Tuan KKB menyambut saya dengan
senyum lebar, “Wowieko
san, ogenk i desuka? Bagaimana kabarnya. Semua pasti lancar khan?”
“Iya, Tuan KKB, terima kasih atas
bantuannya,” belum melanjutkan kata-kata saya tangannya mengipas yang memberi
gesture ‘sudah jangan di teruskan’.
“Saya ke sini mau menindaklanjuti
kewajiban saya membayar hutang ke Tuan KKB.”
“Aaahhh... Sōdesu ka? Gampang itu, Wowieko san, gampang itu. O iya omong-omong boleh saya pinjam cek dan nomor rekening perusahaan Anda?”
Saya berkerut, “Untuk apa, Tuan KKB?”
“Aaahhh, katanya mau bayar hutang?”
“Oo... boleh,Tuan KKB,” saya tergagap bingung.
Kemudian dia membalik badan dan
berbicara menggunakan bahasa Jepang kepada dua orang direksinya kira-kira, saya hanya menebak dari gaya dan
busana mereka. Bertiga berbicara sangat tegas dan cepat setengah berbisik. Lalu
Tuan KKB membalik badan ke saya.
“Begini, Wowieko san, dalam dua hari ini tolong semua rekening
perusahaan Anda dikosongkan. Lalu beri saya tiga puluh cek kosong yang sudah ditandatangani oleh Anda atau yang
berwenang. Saya perlukan tiga rekening di dua bank Anda semuanya, nomer dan cek kosong tersebut dan
rekening kosong. Fahamkah Anda,Wowieko san?”

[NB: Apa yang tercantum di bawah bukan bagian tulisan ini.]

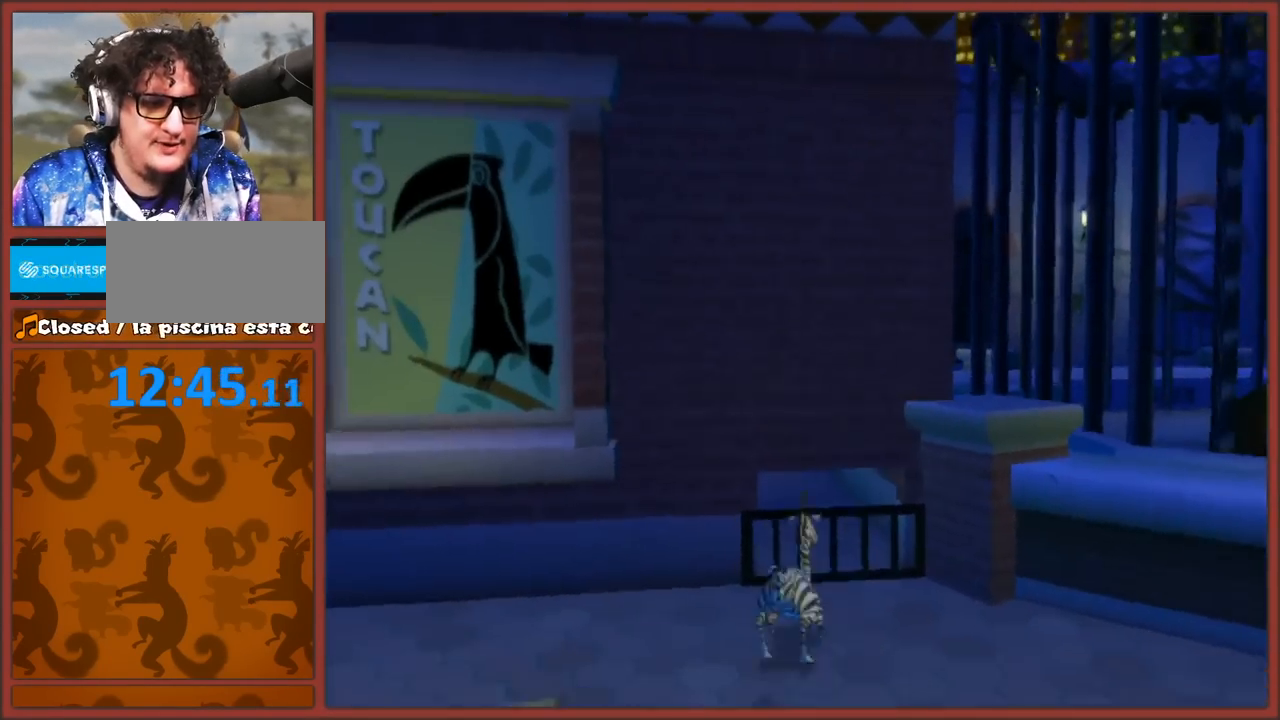
{"buttons": [], "left_stick": "up-left", "right_stick": "center", "events": [[67, "left_stick", "up"], [100, "B", "up"], [150, "B", "down"], [250, "B", "up"], [300, "B", "down"], [417, "B", "up"], [500, "left_stick", "up-left"]]}
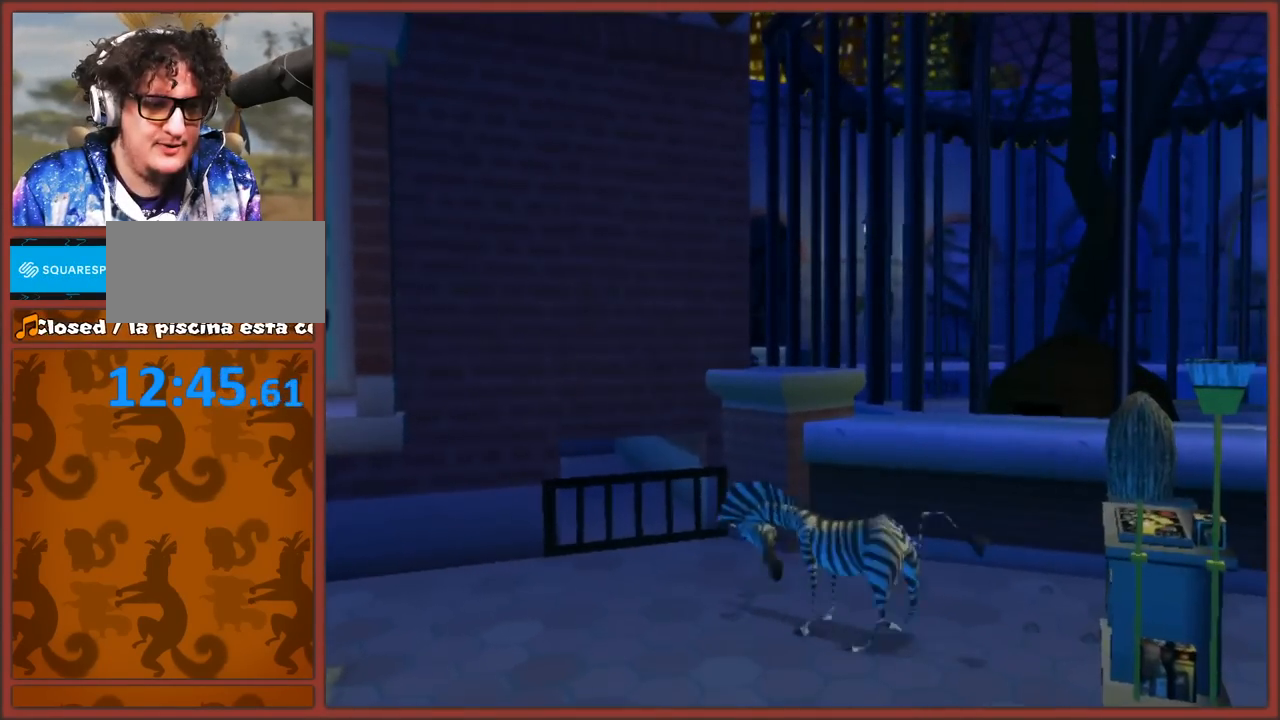
{"buttons": [], "left_stick": "up-right", "right_stick": "center", "events": [[100, "left_stick", "left"], [217, "right_stick", "left"], [367, "right_stick", "center"], [417, "left_stick", "up-right"]]}
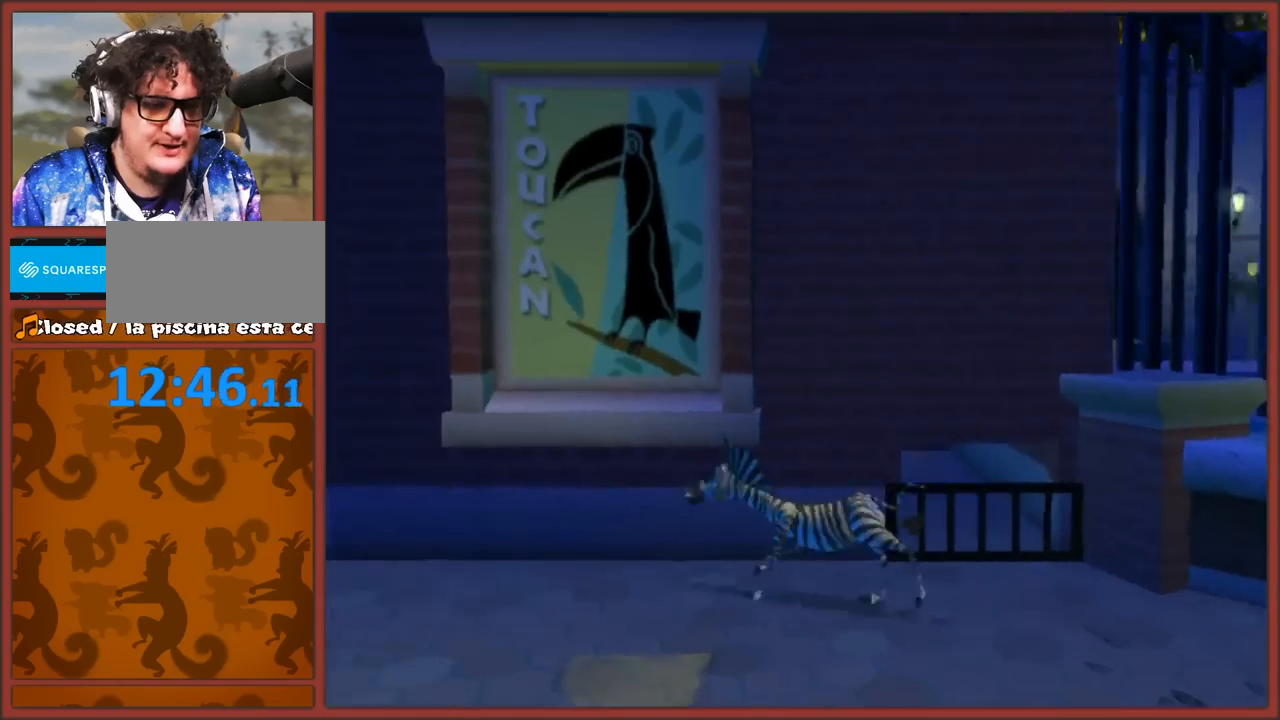
{"buttons": ["X"], "left_stick": "up", "right_stick": "center", "events": [[283, "X", "down"], [283, "left_stick", "up"]]}
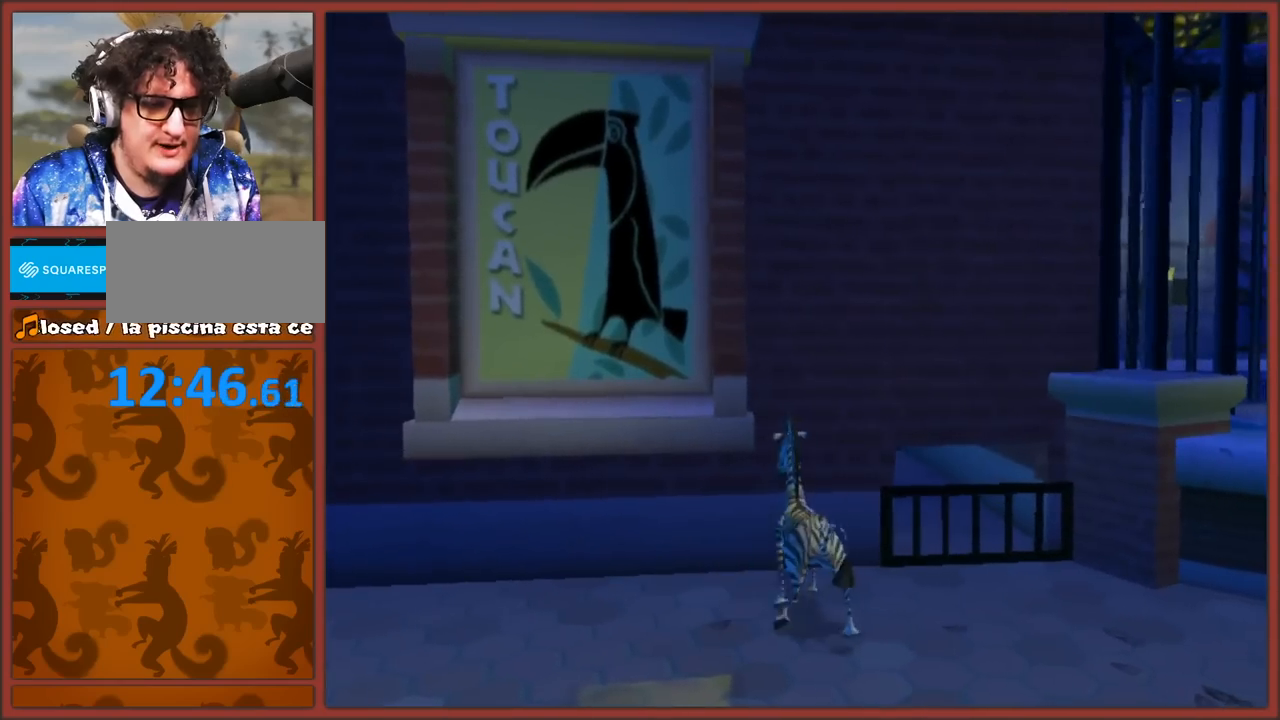
{"buttons": [], "left_stick": "down-right", "right_stick": "center", "events": [[17, "left_stick", "up-right"], [400, "left_stick", "down-right"], [483, "X", "up"]]}
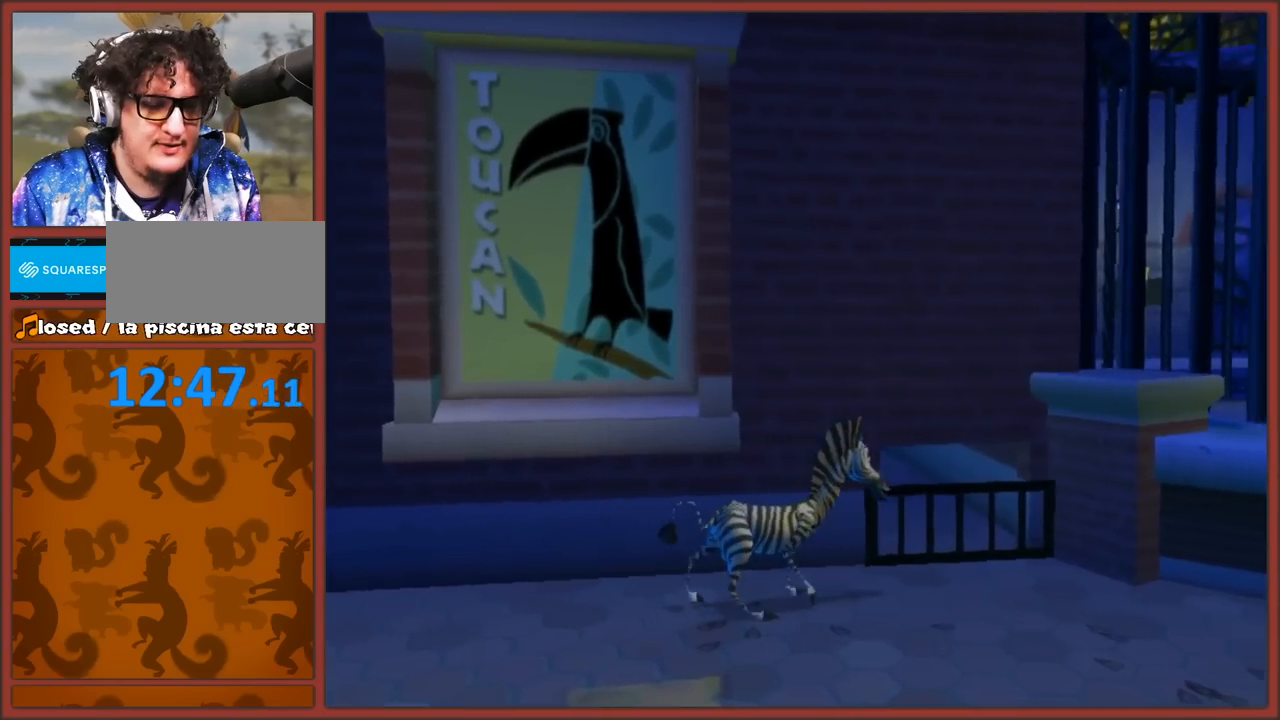
{"buttons": [], "left_stick": "down-right", "right_stick": "left", "events": [[83, "right_stick", "left"]]}
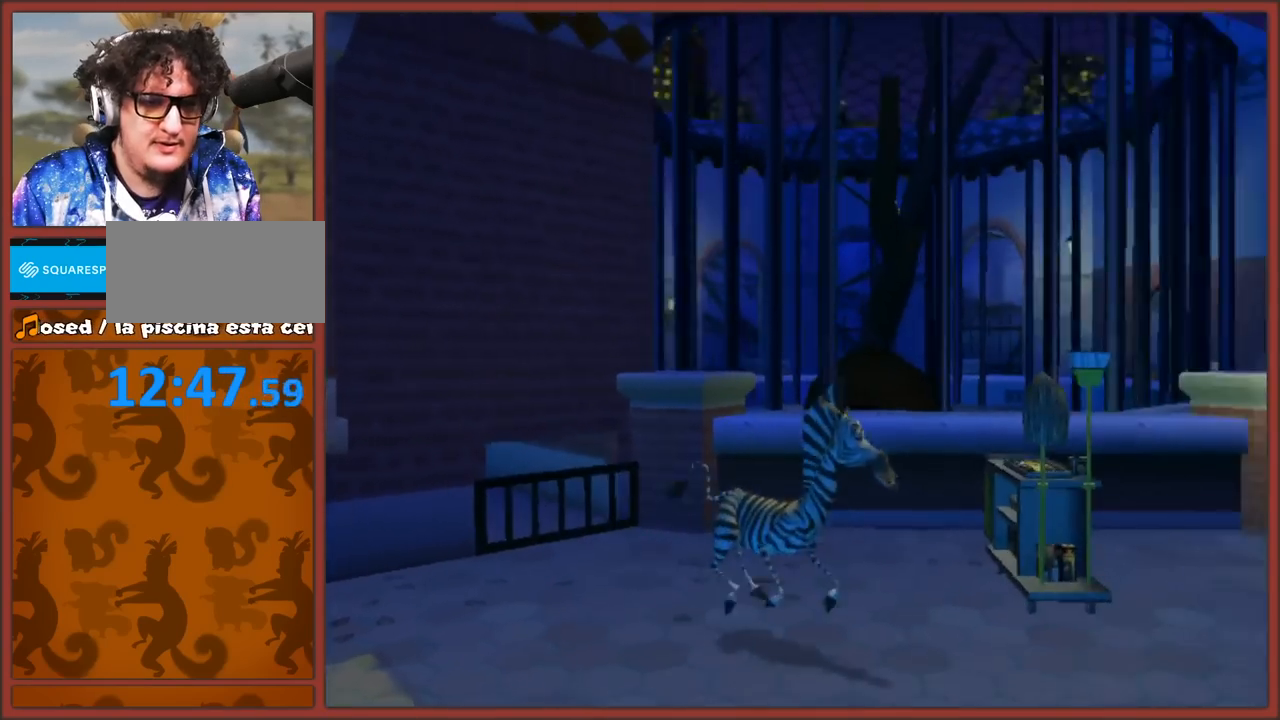
{"buttons": [], "left_stick": "right", "right_stick": "down", "events": [[300, "left_stick", "right"], [333, "right_stick", "down"]]}
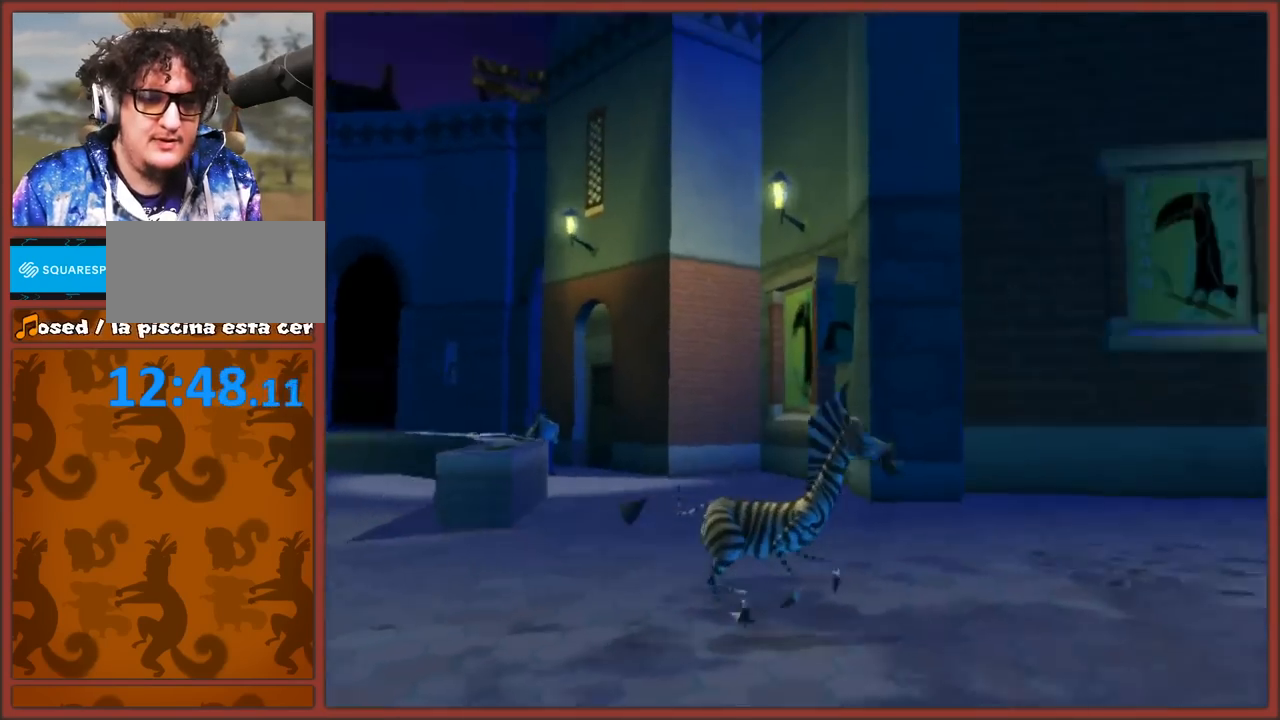
{"buttons": [], "left_stick": "center", "right_stick": "up-left", "events": [[217, "right_stick", "up-left"], [267, "left_stick", "center"]]}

Saya kaget dan reflek menjawab, “Faham, Tuan KKB.”
Dia membungkuk lama sambil berkata, “Watashi no meiyo.” (kalau nggak salah denger dan salah arti ‘terhormat sekali saya’). “Setelah Anda memberikan ini semua,
saya consider hutang Anda lunas dan Anda tidak berhutang lagi kepada saya. Domo
arigato gosaimase.”
Asli saya bingung, kepala rasanya nggak bisa kerja. Apa-apaan ini ya?
Membayangkan suasana, posisi saya,
dan banyak hal saya seperti kerbau dicucuk hidung, manut saja. Dua hari kemudian saya laksanakan
seluruh apa yang diperintahkan.
Sebulan berlalu, segalanya berjalan
rutin.Tiba-tiba telepon
saya berdering. Tuan KKB. Terdengar suara di seberang sana, “Wowieko san, apa kabar? Kapan bisa
bertemu ke kantor saya?”
Saya langsung jawab, “Besok, Tuan KKB.”
“Aaahhh… so, ditunggu ya, domo domo,” klik, telepon ditutup.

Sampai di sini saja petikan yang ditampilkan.